To determine trends and correlates of chlamydia positivity among young heterosexuals attending Australian sexual health services and to compare these with population-based notification data.


Data from 18 sexual health services and the national notification scheme were analysed. A χ2 test assessed trends in chlamydia positivity among young heterosexuals tested from 2006 to 2010, and logistic regression was used to determine correlates of positivity. Nucleic acid amplification tests were used throughout the study period.

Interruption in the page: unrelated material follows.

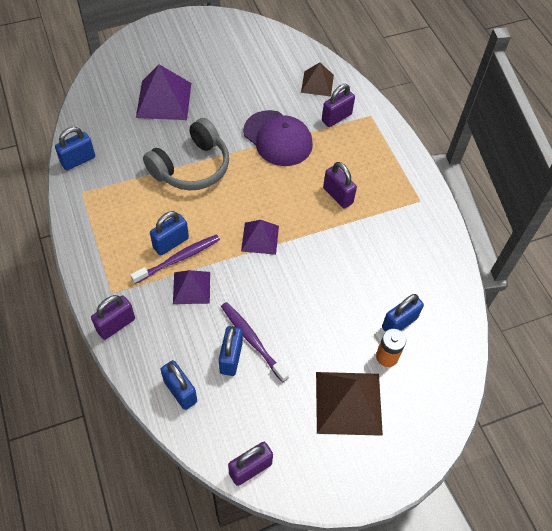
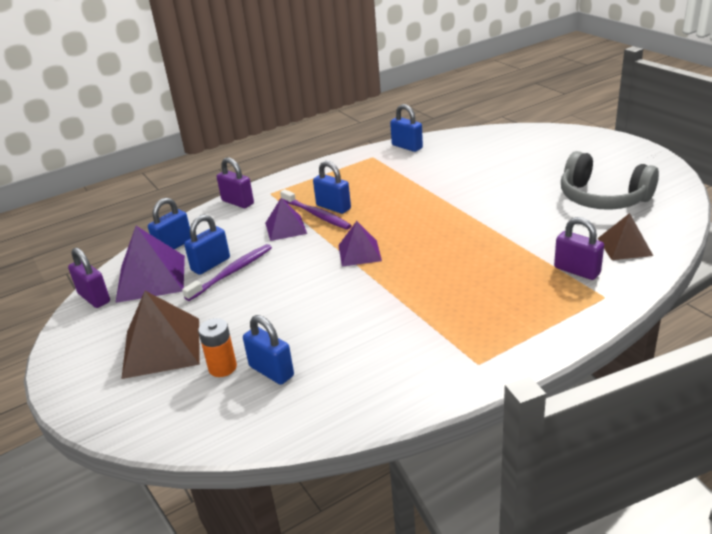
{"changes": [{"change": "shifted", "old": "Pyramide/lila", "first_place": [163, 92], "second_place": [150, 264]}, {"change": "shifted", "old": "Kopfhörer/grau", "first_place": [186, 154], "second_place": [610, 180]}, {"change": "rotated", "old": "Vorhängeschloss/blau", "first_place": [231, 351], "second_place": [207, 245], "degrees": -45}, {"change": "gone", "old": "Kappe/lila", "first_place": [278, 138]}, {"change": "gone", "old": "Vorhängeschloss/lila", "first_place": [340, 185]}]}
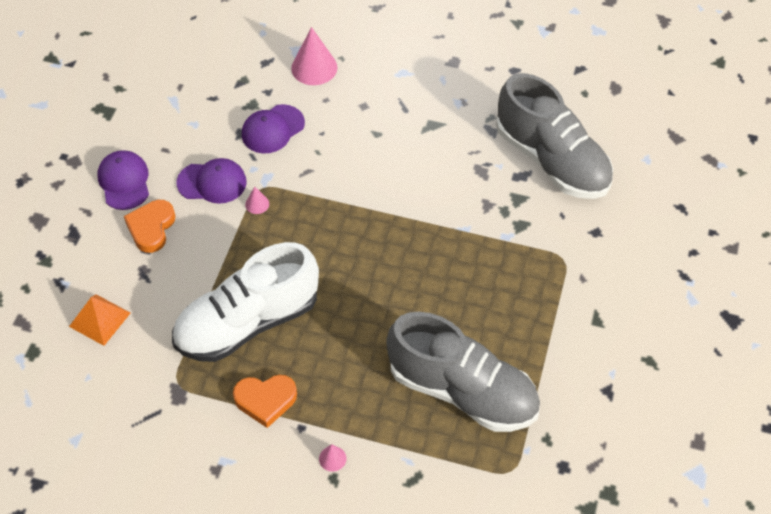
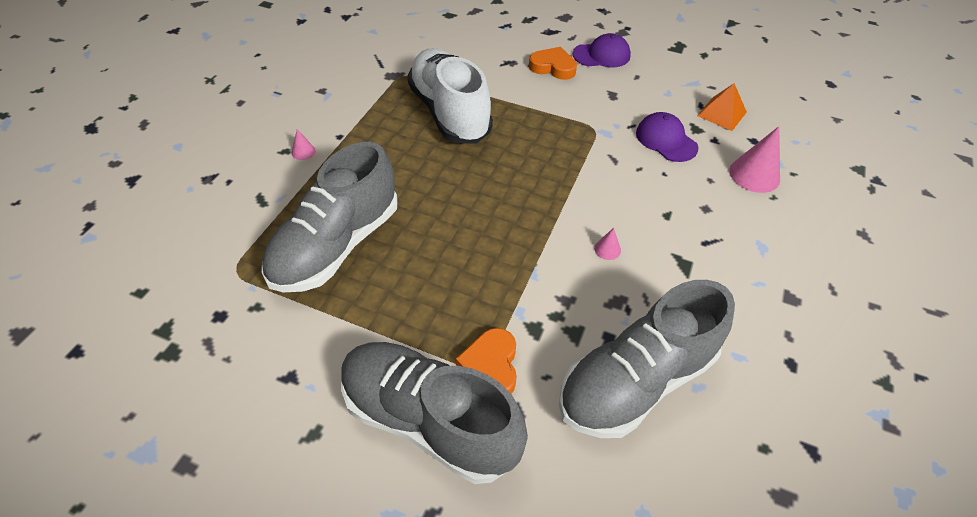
{"changes": [{"change": "shifted", "old": "Pyramide/orange", "first_place": [99, 320], "second_place": [722, 107]}, {"change": "gone", "old": "Kappe/lila", "first_place": [212, 181]}, {"change": "shifted", "old": "Herz/orange", "first_place": [265, 401], "second_place": [486, 361]}, {"change": "shifted", "old": "Kegel/rosa", "first_place": [257, 200], "second_place": [607, 244]}, {"change": "new", "new": "Schuh/grau", "second_place": [434, 413]}]}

During 2006-2010, 64 588 heterosexuals aged 15-29 years attended the sexual health services for the first time and the annual chlamydia testing rate was consistently >80%. Overall, chlamydia positivity increased by 12%, by 8.3% in heterosexual men (from 13.2% in 2006 to 14.3% in 2010; p-trend=0.04) and by 15.9% in women (from 11.3% in 2006 to 13.1% in 2010; p-trend<0.01). Independent correlates of chlamydia positivity in sexual health service patients were being aged 15-24 years, residing in a regional/rural area, being Aboriginal and/or Torres Strait Islander, being a non-Australian resident and attending in 2010 compared with 2006. Over the same period, the population-based notification rate increased by 43% against a background of a >100% increase in testing.


The sexual health service network suggests a moderate increase in chlamydia prevalence in young heterosexuals tested at sexual health services, in contrast to the steep increase shown by notifications. This highlights the caution needed in interpreting chlamydia trends without a corresponding testing denominator.